Nowadays, it's just a day. A day to remember, of course, but just a day nonetheless. Without it, I probably wouldn't be here writing in this blog, in this chair, thinking about how my Spanish midterm is due by midnight tonight. With it, I have faced a lot of turmoil, identity confusion, frustration and hurt. But I wouldn't be me without all of those things.

So maybe, just maybe, I'll break out the vodka and orange juice tonight to celebrate. And more than likely, I might even throw on "Coming to America" to heighten the celebration festivities. =)


Anonymous said...

Hey- I stumbled upon your blog when I was looking up Korean adoptees. I read some of your posts, and def relate. Thanks for stories.

Carl Clark said...

Hi here is my response to your posting on my blog.I am moved my your "My Coming to America" I do understand your feelings. My Grandfather was also brought her to America without his consent or desire. I became close friends with another American adopted Korean woman. We met in school and almost had an affair. She has since moved away to the mid-west we wrote for a while than stopped. I miss her. She too struggle with her Korean-American status. She felt Korean on the outside and white inside. She said the Korean community was upset with her because she did not speak Korean and the white community expected her to be Korean in behavior not white. She often felt lost. Being Black in America I also feel lost at times.
carl clark said...
Welcome braving the arirang. I am glad hear from you. By he way I would also die if I had to give up Kim-chi. Having spent 8 years in Asia my wife and I love spicy foods. I most likely was in Korea before you were born. Below are two links that celebrate the great folk song that is your namesake. Yes outsourcing jobs has terribly hurt the working classes. However, I wonder if our manufacturers tried to become more efficient we could produce as cheaply as it is being done overseas and still pay a decent wage. Or maybe we should demand that all countries pay a living wage. That would make our workers competitive. I don’t know but outsourcing seem a over simplified convenient solution

Anonymous said...

Thank you for your kind words. I know we'll both get through this, and def get the book. I'm not saying we should live our life by it, but it just opens your eyes to a different perspective. Anyway, I look forward to more posts by you, def an inspiration :)

goosey said...


christlet said...

hi there, I came upon your blog when i was searching for "coming to america" stories/experiences. Although I'm not adopted, I feel that identity struggle too. My parents brought me over on the plane from korea when i was one, and ever since we've been in the DC area...about 33 years. Korean communities were scarce back then so we quickly had to asimilate to american culture. growing up like bananas...yellow on the outside, white on the inside, and never fully accepted as american or korean.
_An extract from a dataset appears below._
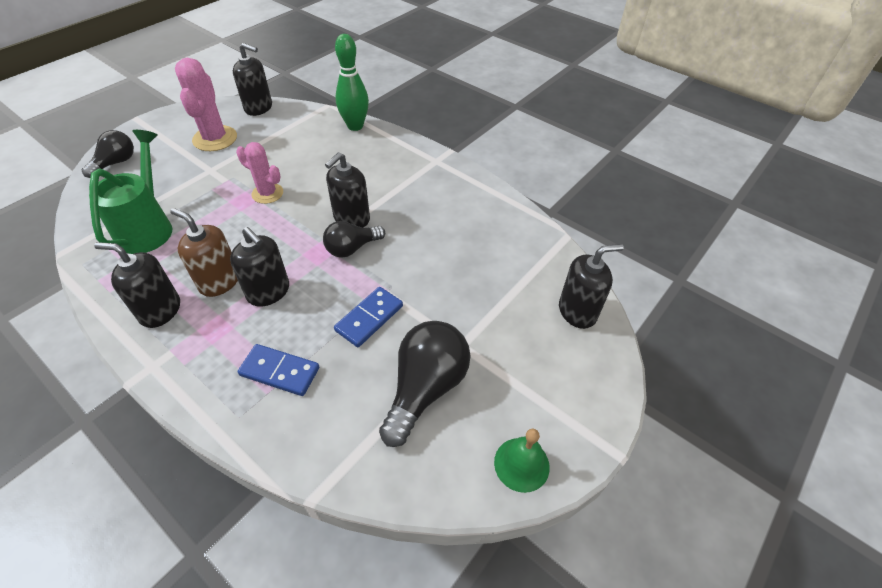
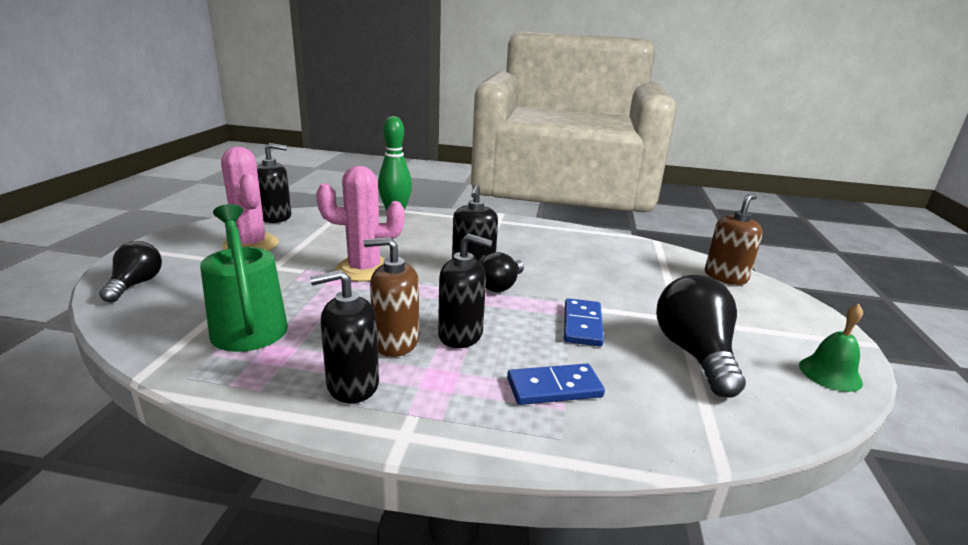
camera: 30 degrees left, 25 degrees down
pink cactus [236,142,283,204] -> pink cactus [316,166,405,282], size x1.54
black soap dispenser [559,244,624,329] -> brown soap dispenser [705,194,763,285]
after being here in america for 3 decades, it's odd being asked...."do you speak English? are you a student visiting the states?" Mind you, this was when i was visiting middle of no-where pennsylvania but those people visit DC too...and they'd think the same things if they were to pass me by on the streets here. On the other hand, I get disdain from korean folk when they realize I don't speak Korean fluently.